Jonathan Broadbery, the director of policy at NDNA, said that nursery providers were “very conscious” of what a rise in nursery fees would mean, not just for parents but for the development of the children in their care, too.
“Every nursery works to the early years foundation stage, and are providing educational opportunities and focusing on child development. Especially for disadvantaged children, being in early education is one of the most important things you can do to close the gap. Lower-income parents will be forced to withdraw their children, who have the most to gain from not being a year behind their peers when they start school.”
Joeli Brearley, the chief executive and founder of the campaign Pregnant Then Screwed, said thousands of mothers were already struggling to get back to work because of childcare costs and availability of places – and thousands more could be pushed into the red if fees rose.
“With costs due to rise, and even more childcare facilities set to close their doors, we are heading for a crisis among families with young children,” she said.
“The government’s lack of investment in this sector is forcing parents, mainly mothers, out of work and into poverty.”
Dr Mary-Ann Stephenson, the director of the Women’s Budget Group, said that single parents – the majority of whom are women – would be most affected by any further rises in childcare costs.
“We’ve heard plenty in recent weeks about how to get parents off benefits and into work, but very little about why that is so hard to do,” she added. “In its current form, parents on universal credit need to come up with hundreds of pounds in childcare fees before they’ve even gone out to work and earned a penny. A really simple thing that the government could do right now would be to start paying the childcare element of universal credit upfront instead of in arrears.”
Neil Leitch, the chief executive of the Early Years Alliance, believes that parents and providers both deserve more.
“We would urge the government to support early years settings to meet the rising cost of operating, to ensure that settings remain financially viable and that vital early education and care remains affordable and accessible for the children and parents that need it,” he said.

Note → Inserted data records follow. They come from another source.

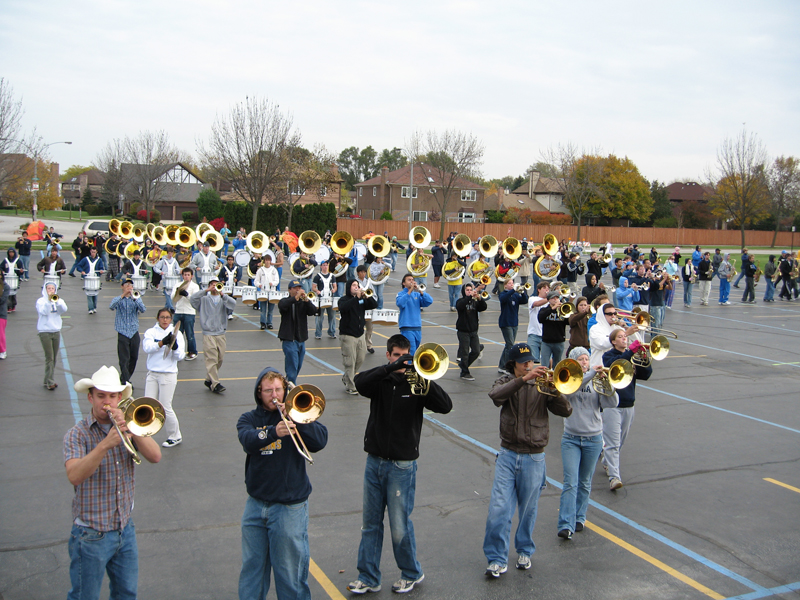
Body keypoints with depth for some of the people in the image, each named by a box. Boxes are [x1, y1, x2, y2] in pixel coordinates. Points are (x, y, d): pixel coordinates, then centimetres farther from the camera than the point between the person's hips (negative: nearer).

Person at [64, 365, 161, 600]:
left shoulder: (125, 427, 1)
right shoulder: (77, 434, -12)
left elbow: (155, 457, -12)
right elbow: (74, 475, -28)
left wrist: (130, 428, -24)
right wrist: (106, 444, -39)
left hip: (125, 529, 4)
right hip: (91, 534, -4)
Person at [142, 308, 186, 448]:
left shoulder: (176, 333, -1)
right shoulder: (151, 332, 2)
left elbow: (181, 356, -7)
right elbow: (147, 348, -17)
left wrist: (175, 347, -28)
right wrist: (162, 343, -33)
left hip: (168, 374, -2)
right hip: (152, 373, 2)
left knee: (165, 407, 0)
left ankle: (175, 436, 17)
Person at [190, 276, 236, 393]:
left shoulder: (223, 300, 12)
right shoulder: (204, 299, 9)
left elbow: (233, 304, -8)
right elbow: (192, 299, -9)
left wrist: (222, 294, -19)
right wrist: (206, 291, -13)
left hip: (221, 334, 3)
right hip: (208, 334, -3)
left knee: (220, 359, 7)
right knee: (211, 359, -11)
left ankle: (209, 380, 23)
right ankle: (215, 384, -13)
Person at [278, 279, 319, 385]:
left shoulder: (303, 302, 10)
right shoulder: (285, 301, -1)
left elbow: (313, 311, -7)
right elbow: (283, 306, -26)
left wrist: (306, 300, -22)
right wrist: (296, 297, -30)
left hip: (301, 339, 6)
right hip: (289, 340, -6)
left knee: (298, 367, 16)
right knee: (292, 368, -11)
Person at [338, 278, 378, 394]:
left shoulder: (362, 300, 11)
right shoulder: (344, 300, -6)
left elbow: (374, 305, 0)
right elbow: (343, 308, -29)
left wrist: (366, 296, -16)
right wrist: (356, 297, -32)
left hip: (360, 334, 7)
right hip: (348, 335, -7)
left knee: (360, 360, 14)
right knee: (350, 362, -4)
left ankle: (346, 378, 34)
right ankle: (350, 387, 5)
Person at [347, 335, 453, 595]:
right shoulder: (380, 381, 1)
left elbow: (445, 406, -14)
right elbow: (360, 382, -22)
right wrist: (392, 368, -32)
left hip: (402, 464, -3)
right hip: (375, 461, 3)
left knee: (400, 526, 2)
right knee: (370, 523, 11)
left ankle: (412, 573, 25)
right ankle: (368, 578, 25)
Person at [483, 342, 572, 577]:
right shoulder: (507, 381, 1)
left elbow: (566, 411, -7)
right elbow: (495, 395, -23)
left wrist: (554, 391, -24)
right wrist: (524, 379, -33)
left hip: (534, 457, 0)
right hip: (508, 455, 0)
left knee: (528, 509, 13)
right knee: (499, 508, -6)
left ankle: (524, 551, 34)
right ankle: (497, 559, 7)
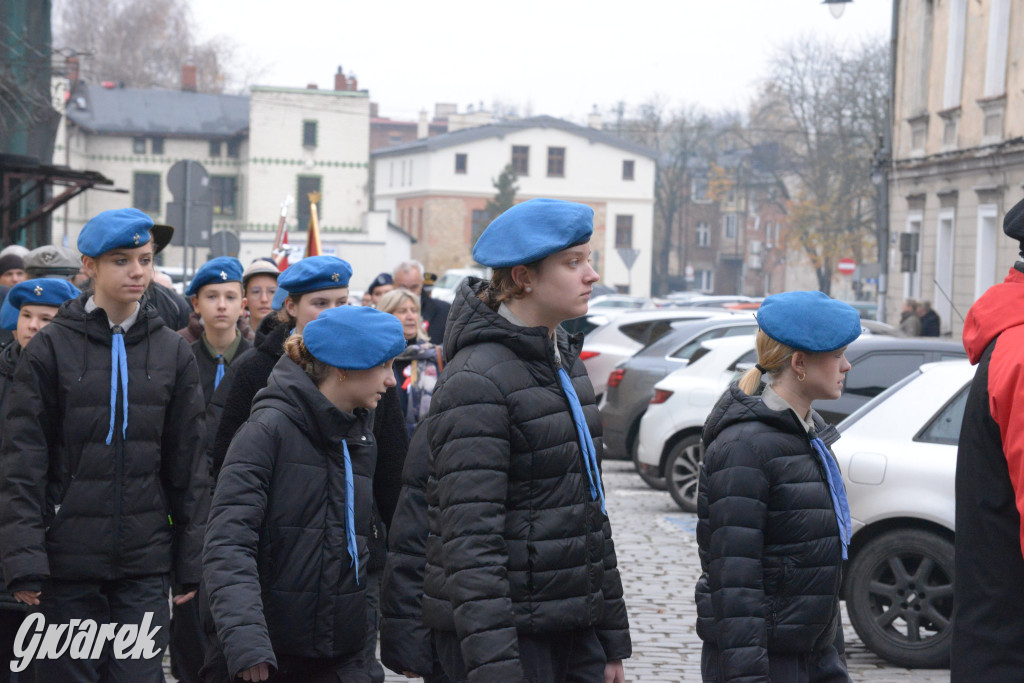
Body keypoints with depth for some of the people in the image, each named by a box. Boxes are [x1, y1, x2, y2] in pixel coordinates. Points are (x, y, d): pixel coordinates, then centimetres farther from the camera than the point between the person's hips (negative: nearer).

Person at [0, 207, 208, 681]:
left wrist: (190, 561, 5)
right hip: (69, 559, -1)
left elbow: (188, 463, 9)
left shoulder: (173, 352, 7)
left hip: (146, 562, 2)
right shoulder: (50, 348, -1)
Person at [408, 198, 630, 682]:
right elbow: (470, 541, -21)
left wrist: (613, 641, 18)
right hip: (510, 632, -8)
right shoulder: (477, 380, -15)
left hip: (573, 624, 8)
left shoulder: (564, 360, 13)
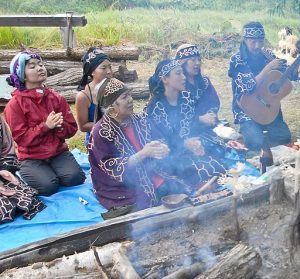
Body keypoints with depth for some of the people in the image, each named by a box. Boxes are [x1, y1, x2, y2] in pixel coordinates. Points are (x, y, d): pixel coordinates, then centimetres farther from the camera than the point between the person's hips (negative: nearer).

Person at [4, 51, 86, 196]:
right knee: (48, 186, -26)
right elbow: (21, 138, -13)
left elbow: (72, 128, 3)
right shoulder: (15, 104, -8)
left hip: (59, 152, 3)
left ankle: (51, 172, 9)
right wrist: (45, 126, -22)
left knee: (74, 178, -23)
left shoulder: (56, 97, 4)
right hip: (31, 158, -3)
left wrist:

A government spokesperson said: “The early years of a child’s life are the most crucial, which is why we have invested more than £3.5bn in each of the last three years to deliver the free childcare offers, including the 30 hours a week for working parents. We are also investing millions in family hubs – where families can access important support services.
“To support working families more widely, we also recently announced the biggest ever increase in the national living wage since its introduction from April 2022 and thanks to the action we’ve taken, unemployment continues to fall with more employees on payrolls than ever before.”